Tahrir Square in 2015. Credit: Hisham Moll
Tahrir Square in 2015. Credit: Hisham Moll

Housing some of the country’s most significant institutions, including the Arab League headquarters and the massive Mugamaa that once served as the government’s administrative center but is now a luxurious hotel, Tahrir Square is the largest square in Egypt. It is where the original Egyptian Museum was located and is the central point between several roads and key routes.

Although the name Tahrir – Arabic for “liberation” – was given to the square in the early decades of the 20th century, its recent glory came from living up to its name when it became the birthplace of the Egyptian revolution in 2011. The image of millions of young Egyptians flooding the square for the historic 18 days of the revolution will forever be remembered for reshaping the country.

Now, visitors wishing to get a taste of that historic moment in time can access the square by passing under the watchful gaze of the two stone lions guarding the Qasr El Nil bridge opposite the square.
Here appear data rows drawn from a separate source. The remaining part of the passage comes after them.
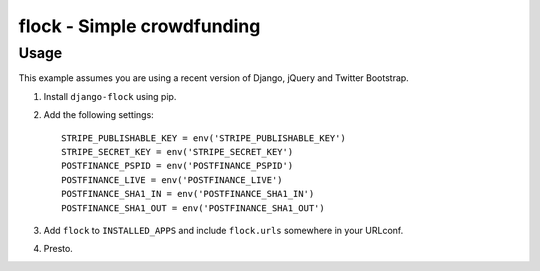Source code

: ===========================
flock - Simple crowdfunding
===========================

Usage
=====

This example assumes you are using a recent version of Django, jQuery and
Twitter Bootstrap.

1. Install ``django-flock`` using pip.

2. Add the following settings::

    STRIPE_PUBLISHABLE_KEY = env('STRIPE_PUBLISHABLE_KEY')
    STRIPE_SECRET_KEY = env('STRIPE_SECRET_KEY')
    POSTFINANCE_PSPID = env('POSTFINANCE_PSPID')
    POSTFINANCE_LIVE = env('POSTFINANCE_LIVE')
    POSTFINANCE_SHA1_IN = env('POSTFINANCE_SHA1_IN')
    POSTFINANCE_SHA1_OUT = env('POSTFINANCE_SHA1_OUT')

3. Add ``flock`` to ``INSTALLED_APPS`` and include
   ``flock.urls`` somewhere in your URLconf.

4. Presto.

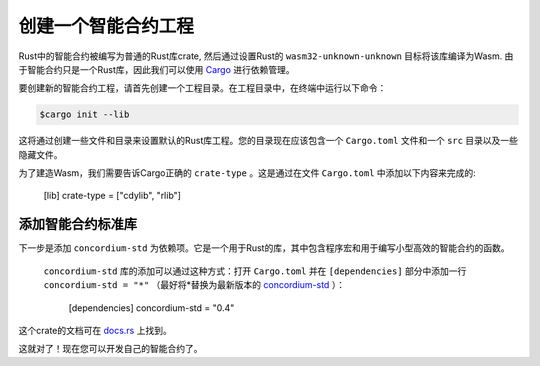 .. highlight:: toml

.. _setup-contract:

===================================
创建一个智能合约工程
===================================

Rust中的智能合约被编写为普通的Rust库crate, 然后通过设置Rust的 ``wasm32-unknown-unknown`` 目标将该库编译为Wasm. 由于智能合约只是一个Rust库，因此我们可以使用 Cargo_ 进行依赖管理。

要创建新的智能合约工程，请首先创建一个工程目录。在工程目录中，在终端中运行以下命令：

.. code-block:: console

   $cargo init --lib

这将通过创建一些文件和目录来设置默认的Rust库工程。您的目录现在应该包含一个 ``Cargo.toml`` 文件和一个 ``src`` 目录以及一些隐藏文件。

为了建造Wasm，我们需要告诉Cargo正确的 ``crate-type`` 。这是通过在文件 ``Cargo.toml`` 中添加以下内容来完成的:

   [lib]
   crate-type = ["cdylib", "rlib"]

添加智能合约标准库
==========================================

下一步是添加 ``concordium-std`` 为依赖项。它是一个用于Rust的库，其中包含程序宏和用于编写小型高效的智能合约的函数。

 ``concordium-std`` 库的添加可以通过这种方式：打开 ``Cargo.toml`` 并在 ``[dependencies]`` 部分中添加一行 ``concordium-std = "*"`` （最好将*替换为最新版本的 `concordium-std`_ ）：

   [dependencies]
   concordium-std = "0.4"

这个crate的文档可在 docs.rs_ 上找到。

.. 注意::

   如果您想使用此crate的修改版，则必须通过将以下内容添加到 ``Cargo.toml`` 来克隆这个依赖 ``concordium-std`` 的库，并令依赖指向此目录:

      [dependencies]
      concordium-std = { path = "./path/to/concordium-std" }

.. _Rust: https://www.rust-lang.org/
.. _Cargo: https://doc.rust-lang.org/cargo/
.. _rustup: https://rustup.rs/
.. _repository: https://gitlab.com/Concordium/concordium-std
.. _docs.rs: https://docs.rs/crate/concordium-std/
.. _`concordium-std`: https://docs.rs/crate/concordium-std/

这就对了！现在您可以开发自己的智能合约了。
Once you arrive at the square, now a huge pedestrian plaza, you can choose to walk around and buy revolutionary souvenirs or you can take the revolution tour, which gives you audio equipment and 3D glasses to recreate the 18 days of the revolution. The walking tour is guided by audio descriptions that take visitors from one location to the next, explaining how history unfolded in this very place not too long ago.

The above list is by no means exhaustive. There is so much more to see and visit in Cairo and there is so much we can do to make visiting Cairo a great experience, as it deserves to be. Like everything else in Egypt, the resources and opportunities are abundant – what is needed is a vision and a plan to make use of them.

My hope is that we can start by making visiting Cairo a truly great Egyptian experience.